I painted a plate a couple of weeks ago. I had a lovely time doing so with some of my fellow patients from my treatment programme. It had been a ‘mindful’ social get together where we painted a pottery item of our choice whilst chatting and incorporating our ‘prescribed’ morning snack and drink. I chose to paint a small plate with a chocolate digestive and a jammy dodger; both iconic of my meal plan. My intention being to take the plate with me on my imminent return to work, to be my ‘snack plate’ on which I will put real life chocolate digestives as they continue to be a staple in my diet.
A week ago I collected the plate and was thrilled to see the glazed and fired finished result. A further enjoyable get together with fellow patients followed, as we tied the collection in with a visit to a local artisan coffee shop and once again ate our morning snack in unison, supporting each other as we made brave choices to switch meal plan snacks for something from the menu. I went for a pastéis de nata.
Not long after I got home I smashed the plate. It was a ridiculous freak accident where I dropped something onto the plate which just happened to be directly under what I was holding. This bounced the plate off the worktop onto the floor where it exploded into multiple pieces.

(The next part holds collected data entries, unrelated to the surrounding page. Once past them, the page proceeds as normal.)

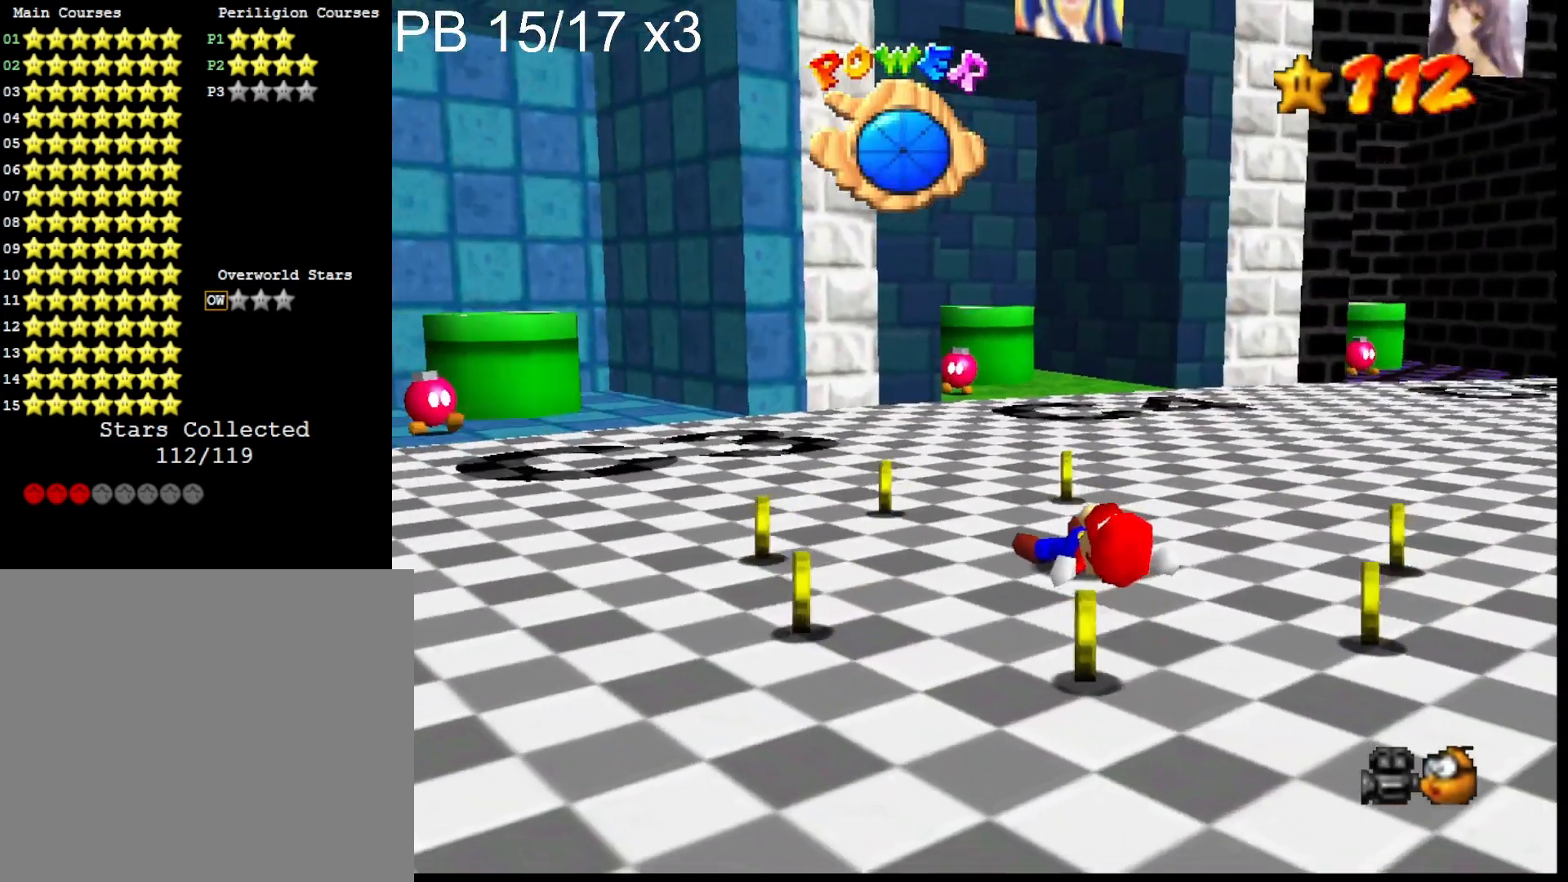
{"buttons": [], "left_stick": "up-left", "right_stick": "center", "events": [[100, "left_stick", "up-left"]]}
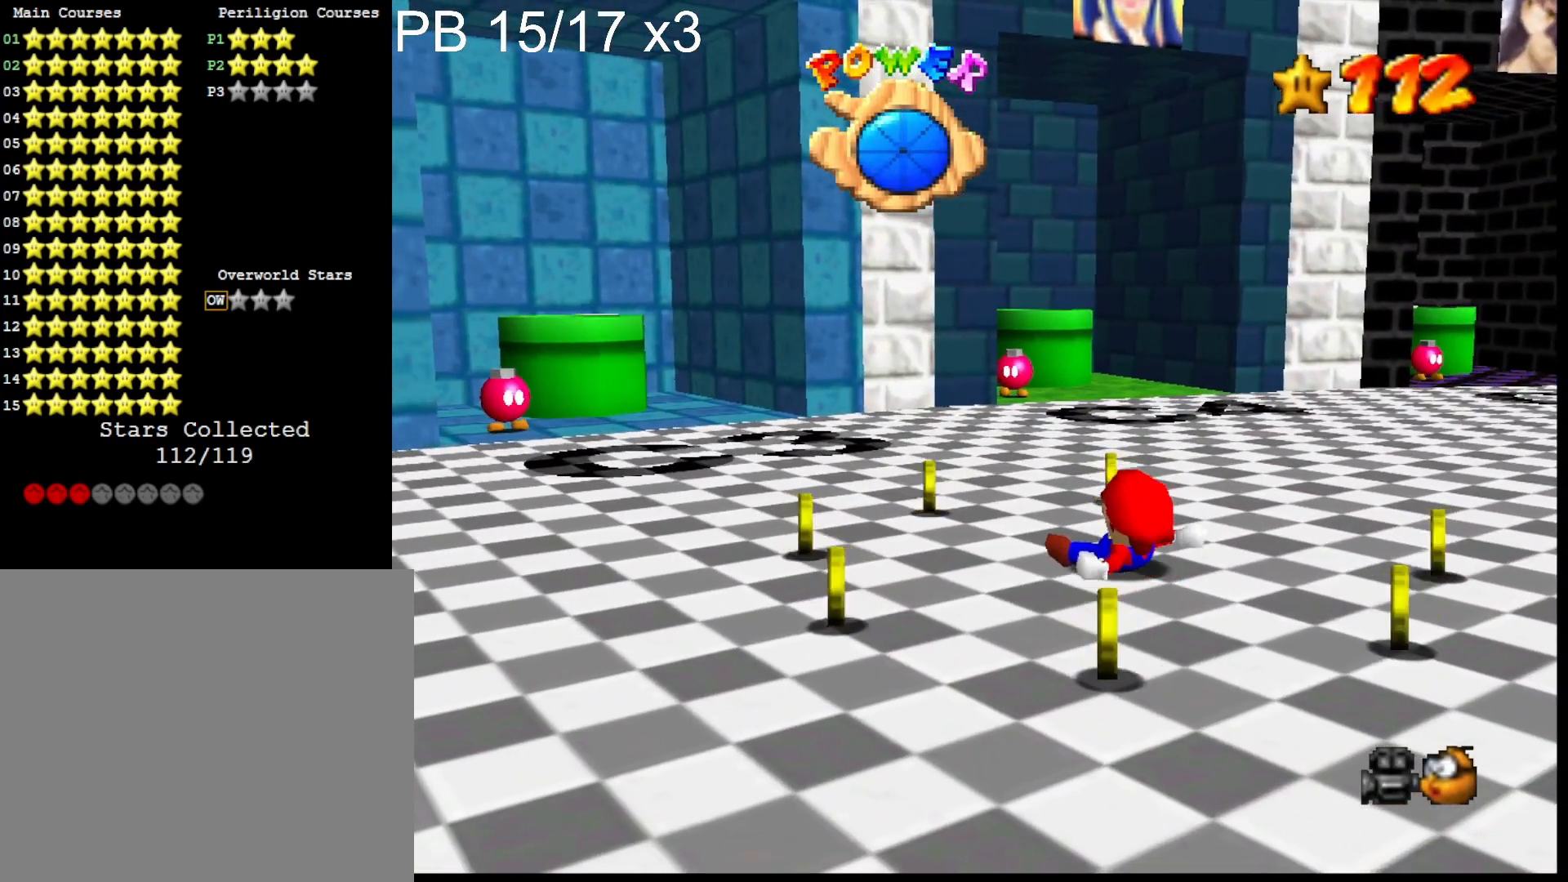
{"buttons": [], "left_stick": "up-left", "right_stick": "center", "events": [[133, "right_stick", "down"], [233, "right_stick", "center"], [333, "right_stick", "down"], [467, "right_stick", "center"]]}
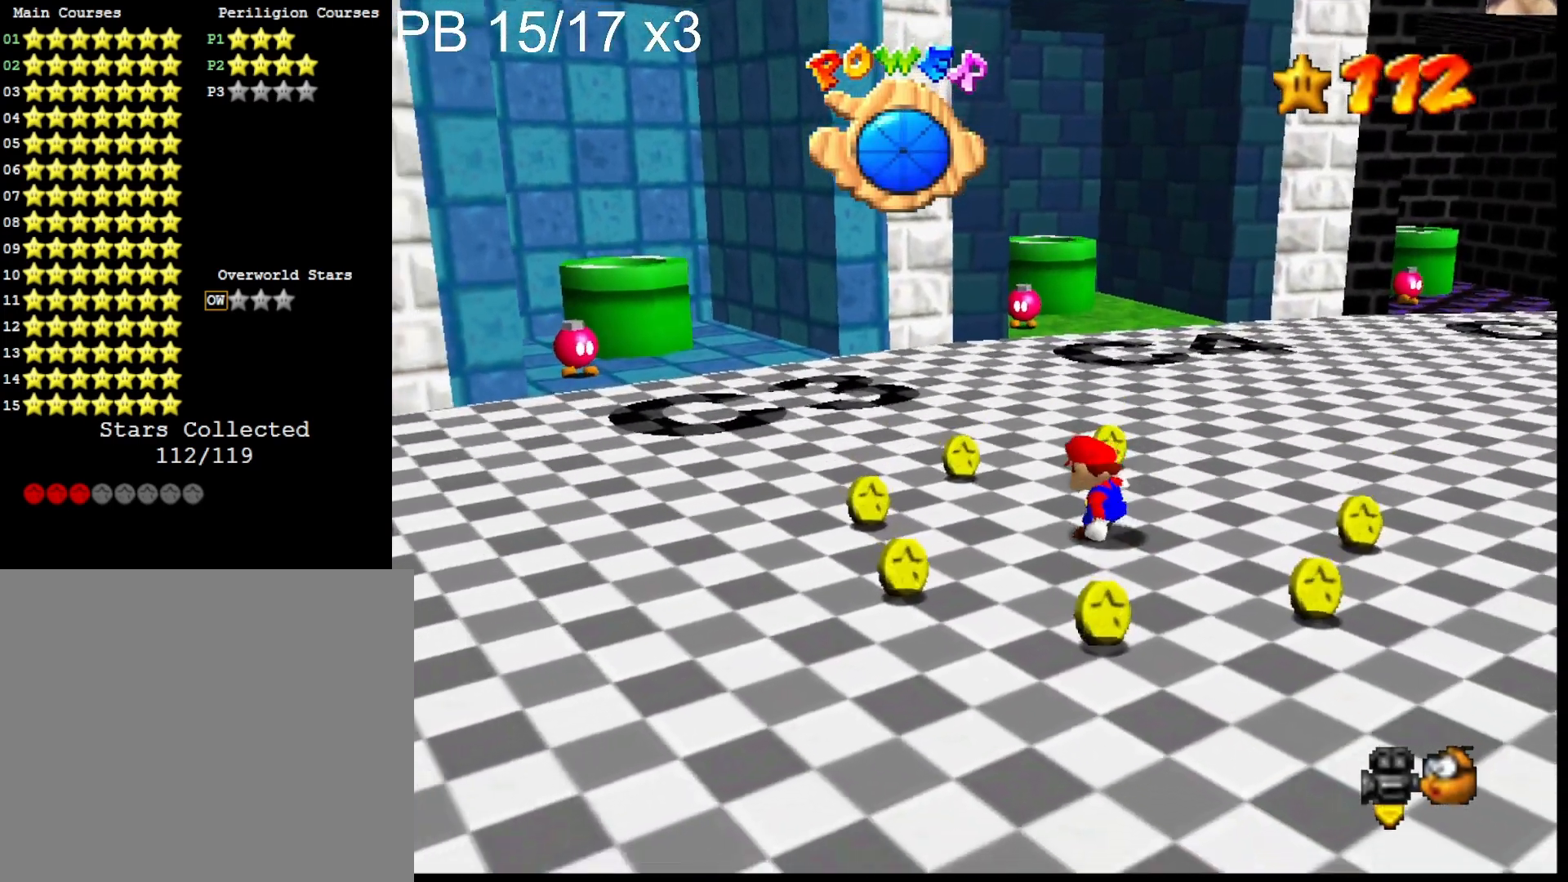
{"buttons": [], "left_stick": "up-right", "right_stick": "center", "events": [[467, "left_stick", "up-right"]]}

A few months ago I would have actually run away. I would have entered into a state of hyper-arousal and, unable to process my thoughts and feelings, I would have chosen flight as my response. The endorphins from the run would have numbed the pain and the sense of achievement would have helped to balance the feeling of complete failure for having been so stupid. I probably wouldn’t have eaten for the rest of the day either because I wouldn’t have deserved to. I would have needed to punish myself for my idiocy.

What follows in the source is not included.